A central part of the work is developing awareness of these patterns as they become clearer over time. This may include how you protect yourself from painful feelings, what you long for in relationships, what you fear or expect from others, what may be trying to become known, and how you navigate closeness, distance, conflict, and vulnerability.

These ways of coping often make sense. They may have developed to protect against hurt, conflict, shame, disappointment, or loss. As they become easier to recognise and understand, there can be more room for choice, connection, and emotional freedom.

The therapeutic relationship itself is also an important part of the work. Familiar ways of relating often appear in therapy too. When this happens, therapy can offer a different kind of relational space: one where these experiences can be noticed, thought about, and understood together as they unfold, rather than repeated automatically.

This kind of therapy can feel unfamiliar at first, especially if you are used to managing alone or keeping difficult feelings out of view. The work is paced with attention to safety and trust, while also supporting you to gradually move closer to what may have been difficult to feel, say, or understand alone.

Clinical Background

My clinical background includes work across inpatient, outpatient, community, and private practice settings with people experiencing a range of mental health presentations.
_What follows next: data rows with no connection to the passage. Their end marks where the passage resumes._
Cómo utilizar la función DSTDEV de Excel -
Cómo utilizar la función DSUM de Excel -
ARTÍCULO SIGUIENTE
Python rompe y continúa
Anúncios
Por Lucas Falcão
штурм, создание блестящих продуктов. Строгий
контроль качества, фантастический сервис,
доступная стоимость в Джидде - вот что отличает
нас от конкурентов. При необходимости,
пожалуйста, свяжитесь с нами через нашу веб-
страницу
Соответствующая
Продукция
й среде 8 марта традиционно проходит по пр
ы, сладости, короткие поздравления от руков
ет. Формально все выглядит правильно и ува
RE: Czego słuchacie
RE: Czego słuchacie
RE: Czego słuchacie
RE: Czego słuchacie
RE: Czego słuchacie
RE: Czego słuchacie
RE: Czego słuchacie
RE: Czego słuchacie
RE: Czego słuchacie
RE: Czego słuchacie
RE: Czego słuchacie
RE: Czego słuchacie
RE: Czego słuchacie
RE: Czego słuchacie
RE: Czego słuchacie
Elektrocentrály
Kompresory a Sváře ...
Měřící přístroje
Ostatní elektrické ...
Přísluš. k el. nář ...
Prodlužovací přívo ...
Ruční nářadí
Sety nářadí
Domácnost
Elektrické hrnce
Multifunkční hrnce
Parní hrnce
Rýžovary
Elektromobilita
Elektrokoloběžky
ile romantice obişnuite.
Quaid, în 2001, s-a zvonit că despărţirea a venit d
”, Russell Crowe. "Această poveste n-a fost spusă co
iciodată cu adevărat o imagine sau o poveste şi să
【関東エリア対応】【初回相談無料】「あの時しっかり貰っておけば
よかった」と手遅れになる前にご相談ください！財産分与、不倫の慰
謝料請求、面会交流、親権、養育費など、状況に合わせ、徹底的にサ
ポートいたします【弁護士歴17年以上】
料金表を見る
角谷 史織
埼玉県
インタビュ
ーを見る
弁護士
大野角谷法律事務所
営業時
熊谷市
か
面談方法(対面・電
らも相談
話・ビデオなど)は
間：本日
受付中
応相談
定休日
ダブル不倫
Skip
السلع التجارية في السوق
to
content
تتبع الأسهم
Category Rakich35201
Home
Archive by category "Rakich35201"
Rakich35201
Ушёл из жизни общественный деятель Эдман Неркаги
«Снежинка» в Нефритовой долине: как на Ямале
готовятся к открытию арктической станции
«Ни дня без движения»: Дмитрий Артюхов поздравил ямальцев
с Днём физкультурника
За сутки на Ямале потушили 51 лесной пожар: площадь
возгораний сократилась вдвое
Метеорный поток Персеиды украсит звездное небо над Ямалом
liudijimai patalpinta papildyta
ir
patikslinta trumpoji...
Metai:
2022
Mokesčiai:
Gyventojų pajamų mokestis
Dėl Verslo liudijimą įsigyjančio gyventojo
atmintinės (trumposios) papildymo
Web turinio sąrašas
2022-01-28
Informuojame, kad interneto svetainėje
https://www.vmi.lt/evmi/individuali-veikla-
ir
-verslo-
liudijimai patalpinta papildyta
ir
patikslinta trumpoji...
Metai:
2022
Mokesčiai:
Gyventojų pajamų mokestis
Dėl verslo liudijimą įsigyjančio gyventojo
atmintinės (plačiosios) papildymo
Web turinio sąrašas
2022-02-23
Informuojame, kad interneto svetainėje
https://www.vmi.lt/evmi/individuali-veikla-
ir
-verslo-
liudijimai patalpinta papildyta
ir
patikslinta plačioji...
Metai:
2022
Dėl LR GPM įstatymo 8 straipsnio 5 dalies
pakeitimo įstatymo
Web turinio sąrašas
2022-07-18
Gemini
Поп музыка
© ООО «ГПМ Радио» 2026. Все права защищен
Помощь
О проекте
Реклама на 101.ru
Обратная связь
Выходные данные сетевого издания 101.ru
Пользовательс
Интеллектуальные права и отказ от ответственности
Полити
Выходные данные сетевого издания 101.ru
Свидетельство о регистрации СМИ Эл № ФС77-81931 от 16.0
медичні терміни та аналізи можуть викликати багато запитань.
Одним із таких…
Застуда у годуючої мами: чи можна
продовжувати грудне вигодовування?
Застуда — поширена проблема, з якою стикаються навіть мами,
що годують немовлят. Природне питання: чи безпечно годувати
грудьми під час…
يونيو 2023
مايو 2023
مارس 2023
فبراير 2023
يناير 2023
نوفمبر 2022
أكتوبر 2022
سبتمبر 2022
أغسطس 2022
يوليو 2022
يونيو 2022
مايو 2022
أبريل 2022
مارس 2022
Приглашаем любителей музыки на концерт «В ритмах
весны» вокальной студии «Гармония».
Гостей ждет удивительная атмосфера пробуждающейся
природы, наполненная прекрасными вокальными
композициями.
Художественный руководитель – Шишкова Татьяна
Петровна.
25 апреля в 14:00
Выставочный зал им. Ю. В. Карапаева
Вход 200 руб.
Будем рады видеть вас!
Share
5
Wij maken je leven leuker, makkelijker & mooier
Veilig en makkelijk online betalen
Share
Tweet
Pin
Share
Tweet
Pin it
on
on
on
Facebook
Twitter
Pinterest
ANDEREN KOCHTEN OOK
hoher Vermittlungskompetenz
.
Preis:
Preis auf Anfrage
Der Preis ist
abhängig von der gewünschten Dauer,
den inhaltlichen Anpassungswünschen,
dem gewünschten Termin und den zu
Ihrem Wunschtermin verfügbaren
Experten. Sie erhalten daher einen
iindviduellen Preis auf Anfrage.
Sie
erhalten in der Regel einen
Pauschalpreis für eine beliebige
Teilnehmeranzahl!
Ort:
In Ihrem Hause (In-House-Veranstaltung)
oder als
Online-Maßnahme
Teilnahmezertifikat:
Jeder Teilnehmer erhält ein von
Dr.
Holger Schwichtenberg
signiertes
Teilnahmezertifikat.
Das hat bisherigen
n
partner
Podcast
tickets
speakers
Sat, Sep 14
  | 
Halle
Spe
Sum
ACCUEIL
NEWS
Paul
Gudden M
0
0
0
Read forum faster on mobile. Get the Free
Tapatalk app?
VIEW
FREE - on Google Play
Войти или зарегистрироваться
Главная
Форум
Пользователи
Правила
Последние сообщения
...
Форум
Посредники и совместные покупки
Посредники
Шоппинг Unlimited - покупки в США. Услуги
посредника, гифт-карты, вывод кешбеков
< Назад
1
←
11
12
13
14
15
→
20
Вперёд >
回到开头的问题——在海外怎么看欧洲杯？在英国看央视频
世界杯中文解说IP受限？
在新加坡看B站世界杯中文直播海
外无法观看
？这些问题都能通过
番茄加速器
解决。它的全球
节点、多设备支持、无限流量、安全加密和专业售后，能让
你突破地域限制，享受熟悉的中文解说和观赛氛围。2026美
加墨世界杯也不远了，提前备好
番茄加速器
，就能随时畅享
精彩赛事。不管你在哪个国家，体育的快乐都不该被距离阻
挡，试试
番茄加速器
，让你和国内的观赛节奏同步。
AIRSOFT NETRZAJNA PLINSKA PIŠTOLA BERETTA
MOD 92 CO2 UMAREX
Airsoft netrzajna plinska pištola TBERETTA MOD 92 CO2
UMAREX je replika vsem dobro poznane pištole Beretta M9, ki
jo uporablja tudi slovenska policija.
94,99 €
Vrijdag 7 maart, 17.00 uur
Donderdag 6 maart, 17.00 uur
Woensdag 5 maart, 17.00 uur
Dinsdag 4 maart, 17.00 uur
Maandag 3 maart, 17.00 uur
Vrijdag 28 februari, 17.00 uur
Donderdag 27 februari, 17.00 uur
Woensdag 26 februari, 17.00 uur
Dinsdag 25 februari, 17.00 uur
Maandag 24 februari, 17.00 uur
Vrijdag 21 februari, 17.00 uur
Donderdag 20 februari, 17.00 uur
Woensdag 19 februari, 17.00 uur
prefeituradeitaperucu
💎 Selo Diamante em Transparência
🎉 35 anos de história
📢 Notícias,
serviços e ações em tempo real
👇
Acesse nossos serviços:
Registration & Memberships
Registered Psychologist (PSY0002697080) Australian Health Practitioner Regulation Agency (AHPRA)
Clinical Psychology Registrar – AHPRA
Member of the Australian Association of Psychologists
Member of the International Association of Relational Psychoanalysis and Psychotherapy
Member of the Australian Association for Infant Mental Health
Registered with The Perinatal Loss Centre
ANZAED Credentialed Eating Disorder Clinician

Qualifications & Education
Master of Clinical Psychology –Queensland University of Technology
Bachelor of Behavioural Science (Honours Psychology) –Queensland University of Technology
Bachelor of Social Science (Psychology) –RMIT University
Additional training in psychodynamic psychotherapy, attachment-informed therapy, perinatal mental health, Focal Psychodynamic Therapy for Anorexia Nervosa (FPT) , and Enhanced Cognitive Behaviour Therapy for Eating Disorders (CBT-E).